И не только из 6-дюймовых карронад, которые теперь в упор били по бортам джонок с 50–100 метров ядрами. И они их вполне проламывали. Оставляя после себя внушительные пробоины. Местами даже ниже ватерлинии.
Кроме того, адмирал приказал открыть оружейные комнаты и раздать оружие. Так что целая сотня ручных мортирок теперь закидывала ближайшие джонки маленькими 2-фунтовыми гранатами. Обильно. Густо. Часто.
Ну и из мушкетонов начали стрелять. Картечью. Забираясь повыше.
Рассеивание даже на ста метрах было – ого-го, но и цель вон какая. Отчего каждая такая подача добавляла огонька на джонках.
Такая плотность обстрела совершенно опустошала корабли Цин. Верховую команду, что управлялась с парусами, просто сдуло. Да и остальные немало пострадали. Особенно когда высыпали на верхнюю палубу при слишком сильном сближении – для абордажа.
А парочка джонок так и вообще сильно стали крениться, явно получив повреждения корпуса, «несовместимые с жизнью». Все-таки 6-дюймовые ядра да, почитай, в упор – это аргумент.
Вышел конвой.
Прорвался.
Оставив после себе совершенно деморализованного неприятеля. Потерявшего всякий интерес к преследованию. Головной их корабль тонул. Бросились спасать.
Адмирал же, что командовал конвоем, достал из кармана затертую золотую монету.
Подбросил ее.
И кровожадно усмехнулся, глядя на результат.
Капитан все понял без лишних слов.
И конвой, заложив большой вираж, пошел на новый заход, занимая более выгодное положение к ветру. Раз уж так сложилось – он должен был довершить эту битву победой. И обратить неприятеля в бегство.
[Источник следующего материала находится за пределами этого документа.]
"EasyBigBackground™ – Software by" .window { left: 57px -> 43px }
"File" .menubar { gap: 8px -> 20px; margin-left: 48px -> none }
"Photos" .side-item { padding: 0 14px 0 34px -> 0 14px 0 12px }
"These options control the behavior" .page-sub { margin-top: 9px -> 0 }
Чтобы ни у кого не хватило наглости превратить это сражение в поражение русского флота…
Глава 7
1711, сентябрь, 18. Москва – Охотск
– Значит, война с Цин… – тихо и крайне недовольно произнес Петр, прохаживаясь по просторному помещению. – Как она не вовремя…
– Война часто начинается не вовремя, – пожал плечами сын.
Отец на него скосился. Пожевал губами и заметил:
– Это все твои дела. Лез в Сибирь? Лез. Вот и спровоцировал.
– А чем?
– А бес их знает!
– Ну смотри. Торговля в Кяхте им самим на руку. Из-за нее воевать они точно не стали бы. Это же абсурд.
– Допустим.
– Дорога, что мы строим до Охотска, их тоже не должна волновать особо. Она проходит слишком далеко от их владений.
– А джунгары? – спросил Василий Голицын, занимавший в правительстве пост министра иностранных дел[19].
– Тут да. Мы продали им оружие. Ну так это что, повод разве для войны?
– Кто знает, что им сказали джунгары и как они сами все восприняли, – пожал он плечами.
– А почему не стали вести переговоров? Это ведь на китайцев не похоже. Да, ими сейчас правят маньчжуры, установив, по сути, оккупационный режим. Как если бы поляки Россию захватили в годы Смуты. Но все равно. Волей-неволей ханьцы же должны на маньчжуров как-то влиять. Да и сами маньчжуры раньше не чурались переговоров.
– Правда и не рвались их проводить.
– Почему они до сих пор нам ничего не предъявили? – спросил у Голицына царь.
– Судя по донесению командующего Иркутским военным округом, глава его канцелярии был ими подкуплен. Вероятно, эту операцию они готовили давно. Год так уж точно. Значит, переговоры начнутся, когда маньчжуры достигнут своих целей или окажутся в затруднительной ситуации.
– И какими силами, интересно, они будут оперировать на нашем направлении? – спросил Алексей.
– Основа армии маньчжуров – восемь знаменных полков, – медленно произнес Василий Голицын. – Каждый в пятнадцать тысяч строевых. Половина их стоит в столице, остальные размещены в восемнадцати гарнизонах по всей стране.